Guyana - Politics, government, and taxation

The original inhabitants of what is now Guyana were the Arawaks. They were displaced from the area by the Caribs, warriors who dominated the region before moving on. Both the Arawaks and the Caribs were nomadic, moved primarily in clans of 15-20 people, and lived by fishing and hunting.

Attracted by the legend of El Dorado—a fabled city that was thought to be full of gold and precious jewels— the Dutch built the first fort in present-day Guyana in 1616. They divided Guyana into 3 colonies: Demerara, Berbice, and Essequibo. The territory was captured by Britain in 1796 and renamed British Guiana.

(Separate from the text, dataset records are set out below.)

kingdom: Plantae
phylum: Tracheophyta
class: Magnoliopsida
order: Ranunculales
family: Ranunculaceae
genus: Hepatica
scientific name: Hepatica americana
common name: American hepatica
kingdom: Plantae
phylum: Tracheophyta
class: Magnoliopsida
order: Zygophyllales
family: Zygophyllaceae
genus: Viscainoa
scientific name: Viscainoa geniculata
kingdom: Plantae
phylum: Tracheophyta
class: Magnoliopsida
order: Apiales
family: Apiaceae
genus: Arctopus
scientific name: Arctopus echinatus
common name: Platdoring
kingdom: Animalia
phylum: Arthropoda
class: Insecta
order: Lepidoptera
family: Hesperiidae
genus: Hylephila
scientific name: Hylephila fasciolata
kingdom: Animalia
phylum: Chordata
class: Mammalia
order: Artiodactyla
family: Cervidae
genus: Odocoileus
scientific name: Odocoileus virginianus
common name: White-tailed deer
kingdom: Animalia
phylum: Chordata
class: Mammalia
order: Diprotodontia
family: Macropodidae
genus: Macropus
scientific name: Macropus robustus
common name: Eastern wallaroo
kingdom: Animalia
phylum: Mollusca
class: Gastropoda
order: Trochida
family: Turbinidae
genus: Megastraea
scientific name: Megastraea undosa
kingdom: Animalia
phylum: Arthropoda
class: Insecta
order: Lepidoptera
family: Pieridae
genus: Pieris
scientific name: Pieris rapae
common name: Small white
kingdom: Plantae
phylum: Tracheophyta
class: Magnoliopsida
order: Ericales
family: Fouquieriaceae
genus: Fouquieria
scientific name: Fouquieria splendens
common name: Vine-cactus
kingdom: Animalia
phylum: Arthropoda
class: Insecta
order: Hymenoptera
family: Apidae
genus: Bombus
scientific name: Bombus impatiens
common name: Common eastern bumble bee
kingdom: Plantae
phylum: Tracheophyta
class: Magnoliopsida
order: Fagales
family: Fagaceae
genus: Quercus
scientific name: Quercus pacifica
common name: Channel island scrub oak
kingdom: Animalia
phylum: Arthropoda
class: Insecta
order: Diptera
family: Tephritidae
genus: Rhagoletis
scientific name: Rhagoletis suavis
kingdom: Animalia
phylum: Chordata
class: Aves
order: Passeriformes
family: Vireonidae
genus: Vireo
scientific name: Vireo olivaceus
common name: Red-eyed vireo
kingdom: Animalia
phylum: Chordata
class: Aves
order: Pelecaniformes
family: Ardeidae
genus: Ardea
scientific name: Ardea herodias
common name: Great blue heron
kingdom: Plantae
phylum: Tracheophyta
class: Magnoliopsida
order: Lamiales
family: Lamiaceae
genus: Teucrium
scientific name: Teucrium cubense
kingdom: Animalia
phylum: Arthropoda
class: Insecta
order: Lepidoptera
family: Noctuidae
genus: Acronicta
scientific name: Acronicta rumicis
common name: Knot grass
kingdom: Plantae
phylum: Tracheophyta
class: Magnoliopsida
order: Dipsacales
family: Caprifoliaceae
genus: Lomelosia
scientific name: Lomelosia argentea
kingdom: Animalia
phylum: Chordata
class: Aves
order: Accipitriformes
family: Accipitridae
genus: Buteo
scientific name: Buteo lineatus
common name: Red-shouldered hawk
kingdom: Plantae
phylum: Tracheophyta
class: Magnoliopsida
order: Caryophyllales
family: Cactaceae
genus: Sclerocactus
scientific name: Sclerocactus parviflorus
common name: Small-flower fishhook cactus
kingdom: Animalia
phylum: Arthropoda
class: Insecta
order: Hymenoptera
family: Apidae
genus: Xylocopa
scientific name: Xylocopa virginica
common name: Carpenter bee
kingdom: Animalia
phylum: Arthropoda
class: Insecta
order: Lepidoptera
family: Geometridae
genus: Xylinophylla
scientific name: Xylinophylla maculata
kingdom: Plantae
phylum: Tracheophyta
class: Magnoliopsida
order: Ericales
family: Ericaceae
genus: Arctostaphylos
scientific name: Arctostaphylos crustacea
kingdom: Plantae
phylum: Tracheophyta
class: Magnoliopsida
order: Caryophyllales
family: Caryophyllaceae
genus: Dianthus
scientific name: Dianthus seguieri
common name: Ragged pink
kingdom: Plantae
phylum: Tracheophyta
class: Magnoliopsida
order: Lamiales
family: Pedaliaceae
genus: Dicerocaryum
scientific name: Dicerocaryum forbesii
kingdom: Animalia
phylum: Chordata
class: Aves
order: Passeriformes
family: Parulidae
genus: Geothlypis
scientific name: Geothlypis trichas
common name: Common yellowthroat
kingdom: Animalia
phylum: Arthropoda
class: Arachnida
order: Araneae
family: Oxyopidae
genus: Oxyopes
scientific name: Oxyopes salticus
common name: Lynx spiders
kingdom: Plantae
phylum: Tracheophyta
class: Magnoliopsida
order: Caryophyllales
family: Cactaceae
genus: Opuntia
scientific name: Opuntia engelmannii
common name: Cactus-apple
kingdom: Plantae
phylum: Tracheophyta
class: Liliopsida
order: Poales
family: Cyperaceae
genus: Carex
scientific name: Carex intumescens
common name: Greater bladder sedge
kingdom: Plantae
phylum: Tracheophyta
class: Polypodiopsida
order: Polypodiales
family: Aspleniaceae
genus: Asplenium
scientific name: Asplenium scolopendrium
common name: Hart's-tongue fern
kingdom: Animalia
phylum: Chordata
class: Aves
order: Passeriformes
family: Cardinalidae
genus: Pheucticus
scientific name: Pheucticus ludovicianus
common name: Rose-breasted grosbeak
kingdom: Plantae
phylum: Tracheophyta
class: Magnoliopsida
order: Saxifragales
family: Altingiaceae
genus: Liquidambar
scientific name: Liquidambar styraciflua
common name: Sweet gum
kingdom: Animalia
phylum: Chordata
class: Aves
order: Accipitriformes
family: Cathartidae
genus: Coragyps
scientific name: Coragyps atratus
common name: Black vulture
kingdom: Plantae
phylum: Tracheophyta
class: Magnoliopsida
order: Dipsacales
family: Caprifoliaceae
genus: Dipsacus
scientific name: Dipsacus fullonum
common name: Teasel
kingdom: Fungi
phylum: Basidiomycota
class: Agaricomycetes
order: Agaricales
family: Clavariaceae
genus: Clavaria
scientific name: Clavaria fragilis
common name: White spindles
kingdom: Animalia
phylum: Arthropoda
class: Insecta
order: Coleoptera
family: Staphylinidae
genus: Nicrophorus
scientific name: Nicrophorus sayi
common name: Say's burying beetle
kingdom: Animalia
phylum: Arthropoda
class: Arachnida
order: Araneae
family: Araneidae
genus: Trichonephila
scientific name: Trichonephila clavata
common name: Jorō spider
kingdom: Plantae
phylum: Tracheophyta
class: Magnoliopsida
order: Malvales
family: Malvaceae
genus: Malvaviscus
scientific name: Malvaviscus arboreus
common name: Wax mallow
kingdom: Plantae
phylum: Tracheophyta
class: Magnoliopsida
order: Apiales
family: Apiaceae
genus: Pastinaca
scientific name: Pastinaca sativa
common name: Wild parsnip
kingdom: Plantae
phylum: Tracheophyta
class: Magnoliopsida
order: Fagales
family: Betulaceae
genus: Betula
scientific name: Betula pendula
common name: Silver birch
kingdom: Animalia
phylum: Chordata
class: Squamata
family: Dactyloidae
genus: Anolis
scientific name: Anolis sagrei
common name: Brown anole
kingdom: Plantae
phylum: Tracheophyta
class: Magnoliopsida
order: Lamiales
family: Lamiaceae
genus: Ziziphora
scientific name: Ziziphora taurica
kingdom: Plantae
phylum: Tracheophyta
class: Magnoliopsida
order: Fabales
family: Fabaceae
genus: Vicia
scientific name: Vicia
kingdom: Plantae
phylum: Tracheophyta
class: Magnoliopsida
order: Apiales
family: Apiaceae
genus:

Beginning in 1950, an anti-colonial struggle was spearheaded by the People's Progressive Party (PPP), led by Cheddi Jagan and Forbes Burnham. After the success of the PPP in the elections of 1953 and the introduction of a socialist program, however, the British government suspended the constitution and sent troops into Georgetown. Some members of the PPP were detained or confined to their homes. By the time internal autonomy was granted in 1961, Burnham had split with Jagan to form a more moderate People's National Congress (PNC). After years of struggle and violence, Britain recognized Guyana as an independent state within the British Commonwealth on 26 May 1966. Burnham served as the first prime minister.

On 23 February 1970, Guyana became the first ever Cooperative Republic, with Arthur Chung as its first non-executive president. In October 1980, Prime Minister Forbes Burnham declared himself the executive president. About 2 months later his party, the PNC, won a large majority of votes in the National Assembly election, which was widely condemned as being rigged. It was declared that Burnham was duly elected as president.

When Burnham died in August 1985, Prime Minister Desmond Hoyte succeeded him as president. Like his predecessor, Hoyte was declared duly elected when the PNC gained a large majority during the 1985 election for the National Assembly, although the results were again disputed. However, desperate economic circumstances forced Guyana to seek external aid that came with the condition of restoring credible elections. Cheddi Jagan finally gained power in 1992. Following his death in March 1997, his wife, Janet Jagan, was sworn in as president on 24 December 1997. When Janet Jagan resigned in 1999, Bharrat Jagdeo assumed the presidency.

In 1980 a new constitution was adopted. The constitution established an executive president and a National Assembly, which consists of 53 elected members and 12 members appointed by local government councils. Elections for 5-year terms are held under a single list system of proportional representation , with the whole of the country forming one electoral area and each voter casting a vote for a party list of candidates. Guyana has 10 administrative regions.

The tax system in Guyana is poorly administered, and the level of collection is far below the system's potential. Evasion, avoidance, and corruption are rampant. For example, in 1991 tax revenue from the private sector amounted to only 21 percent of the GDP. Many firms enjoy overly generous tax and tariff holidays as part of the government's attempt to encourage new investment through incentives. Corrupt revenue officials issue lower tax demands as the result of bribery.

Sales taxes are very high for some products (up to 150 percent), though other sectors, such as services, are ignored entirely. Fees charged for public services, which often have not been adjusted for inflation, are very low or simply remain uncollected or are non-existent. The present tariff structure remains protective. While it follows the CARICOM structure, the top tariff rate of 45 percent is high by present standards in Latin America. Many other Latin American countries have reduced tariffs to a maximum of 20 percent. It has been estimated that the system of tariff protection and fiscal incentives cost the country G$150,000 for every job created. However, the Economic Recovery Program (ERP) launched in 1988 began to reverse these policies. It eliminated import licensing, reduced tariffs, and began an overhaul of the entire tax system. Corporate income tax is relatively high at 45 percent. The tax rate on capital gains is 20 percent, and interest and dividends paid by non-resident companies are subject to a 15 percent withholding tax.